### PROMPT
In the material below, turn everything from its first line through the line containing "family: Araceae" into a JSON list of strings, one string per line, leaving out blank lines.

### DATA RECORDS
###

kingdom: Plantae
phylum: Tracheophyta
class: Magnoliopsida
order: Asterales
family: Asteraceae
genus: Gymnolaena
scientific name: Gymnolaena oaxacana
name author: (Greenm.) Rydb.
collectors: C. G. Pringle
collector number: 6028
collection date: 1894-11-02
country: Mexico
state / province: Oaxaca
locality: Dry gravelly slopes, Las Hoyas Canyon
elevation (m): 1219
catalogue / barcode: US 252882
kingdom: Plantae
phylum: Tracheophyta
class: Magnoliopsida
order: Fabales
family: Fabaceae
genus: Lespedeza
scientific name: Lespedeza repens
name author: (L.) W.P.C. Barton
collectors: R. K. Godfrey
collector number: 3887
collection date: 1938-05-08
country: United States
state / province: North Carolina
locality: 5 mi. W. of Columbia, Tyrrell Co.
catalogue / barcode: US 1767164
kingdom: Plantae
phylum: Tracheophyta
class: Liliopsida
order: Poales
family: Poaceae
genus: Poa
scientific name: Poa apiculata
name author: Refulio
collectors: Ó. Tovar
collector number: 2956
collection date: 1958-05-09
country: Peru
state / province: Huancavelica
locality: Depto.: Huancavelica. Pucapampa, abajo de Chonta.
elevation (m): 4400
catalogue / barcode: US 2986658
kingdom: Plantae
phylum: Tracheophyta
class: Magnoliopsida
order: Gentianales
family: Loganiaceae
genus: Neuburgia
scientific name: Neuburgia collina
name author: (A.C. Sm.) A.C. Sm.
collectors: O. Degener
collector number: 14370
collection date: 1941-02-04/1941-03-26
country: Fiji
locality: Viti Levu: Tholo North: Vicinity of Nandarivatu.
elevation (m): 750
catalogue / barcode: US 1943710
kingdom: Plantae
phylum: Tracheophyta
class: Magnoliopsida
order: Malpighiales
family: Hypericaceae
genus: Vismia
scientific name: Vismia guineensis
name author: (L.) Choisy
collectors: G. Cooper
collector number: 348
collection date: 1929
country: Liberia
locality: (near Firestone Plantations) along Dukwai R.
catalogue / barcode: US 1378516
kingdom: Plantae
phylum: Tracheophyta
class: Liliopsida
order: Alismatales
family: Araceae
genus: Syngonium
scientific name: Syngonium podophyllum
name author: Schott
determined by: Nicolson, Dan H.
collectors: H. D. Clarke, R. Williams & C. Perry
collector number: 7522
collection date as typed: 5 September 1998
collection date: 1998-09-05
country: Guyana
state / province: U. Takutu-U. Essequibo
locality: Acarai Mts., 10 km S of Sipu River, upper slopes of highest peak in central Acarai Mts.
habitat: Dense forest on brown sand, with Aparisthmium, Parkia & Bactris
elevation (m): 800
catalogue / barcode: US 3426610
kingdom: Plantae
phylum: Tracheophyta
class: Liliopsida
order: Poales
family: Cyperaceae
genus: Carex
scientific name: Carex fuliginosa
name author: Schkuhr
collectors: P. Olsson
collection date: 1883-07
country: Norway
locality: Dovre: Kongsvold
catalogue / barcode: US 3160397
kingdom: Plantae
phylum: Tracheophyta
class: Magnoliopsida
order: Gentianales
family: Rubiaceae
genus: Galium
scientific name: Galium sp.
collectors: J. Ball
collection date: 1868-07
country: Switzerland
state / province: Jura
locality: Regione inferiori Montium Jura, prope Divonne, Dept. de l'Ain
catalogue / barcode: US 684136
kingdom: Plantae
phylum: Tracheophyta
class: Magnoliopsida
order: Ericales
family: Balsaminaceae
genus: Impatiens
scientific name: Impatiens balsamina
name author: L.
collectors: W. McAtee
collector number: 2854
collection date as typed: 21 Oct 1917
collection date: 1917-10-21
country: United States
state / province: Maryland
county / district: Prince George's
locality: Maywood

###

### SOLUTION
[
  "kingdom: Plantae",
  "phylum: Tracheophyta",
  "class: Magnoliopsida",
  "order: Asterales",
  "family: Asteraceae",
  "genus: Gymnolaena",
  "scientific name: Gymnolaena oaxacana",
  "name author: (Greenm.) Rydb.",
  "collectors: C. G. Pringle",
  "collector number: 6028",
  "collection date: 1894-11-02",
  "country: Mexico",
  "state / province: Oaxaca",
  "locality: Dry gravelly slopes, Las Hoyas Canyon",
  "elevation (m): 1219",
  "catalogue / barcode: US 252882",
  "kingdom: Plantae",
  "phylum: Tracheophyta",
  "class: Magnoliopsida",
  "order: Fabales",
  "family: Fabaceae",
  "genus: Lespedeza",
  "scientific name: Lespedeza repens",
  "name author: (L.) W.P.C. Barton",
  "collectors: R. K. Godfrey",
  "collector number: 3887",
  "collection date: 1938-05-08",
  "country: United States",
  "state / province: North Carolina",
  "locality: 5 mi. W. of Columbia, Tyrrell Co.",
  "catalogue / barcode: US 1767164",
  "kingdom: Plantae",
  "phylum: Tracheophyta",
  "class: Liliopsida",
  "order: Poales",
  "family: Poaceae",
  "genus: Poa",
  "scientific name: Poa apiculata",
  "name author: Refulio",
  "collectors: Ó. Tovar",
  "collector number: 2956",
  "collection date: 1958-05-09",
  "country: Peru",
  "state / province: Huancavelica",
  "locality: Depto.: Huancavelica. Pucapampa, abajo de Chonta.",
  "elevation (m): 4400",
  "catalogue / barcode: US 2986658",
  "kingdom: Plantae",
  "phylum: Tracheophyta",
  "class: Magnoliopsida",
  "order: Gentianales",
  "family: Loganiaceae",
  "genus: Neuburgia",
  "scientific name: Neuburgia collina",
  "name author: (A.C. Sm.) A.C. Sm.",
  "collectors: O. Degener",
  "collector number: 14370",
  "collection date: 1941-02-04/1941-03-26",
  "country: Fiji",
  "locality: Viti Levu: Tholo North: Vicinity of Nandarivatu.",
  "elevation (m): 750",
  "catalogue / barcode: US 1943710",
  "kingdom: Plantae",
  "phylum: Tracheophyta",
  "class: Magnoliopsida",
  "order: Malpighiales",
  "family: Hypericaceae",
  "genus: Vismia",
  "scientific name: Vismia guineensis",
  "name author: (L.) Choisy",
  "collectors: G. Cooper",
  "collector number: 348",
  "collection date: 1929",
  "country: Liberia",
  "locality: (near Firestone Plantations) along Dukwai R.",
  "catalogue / barcode: US 1378516",
  "kingdom: Plantae",
  "phylum: Tracheophyta",
  "class: Liliopsida",
  "order: Alismatales",
  "family: Araceae"
]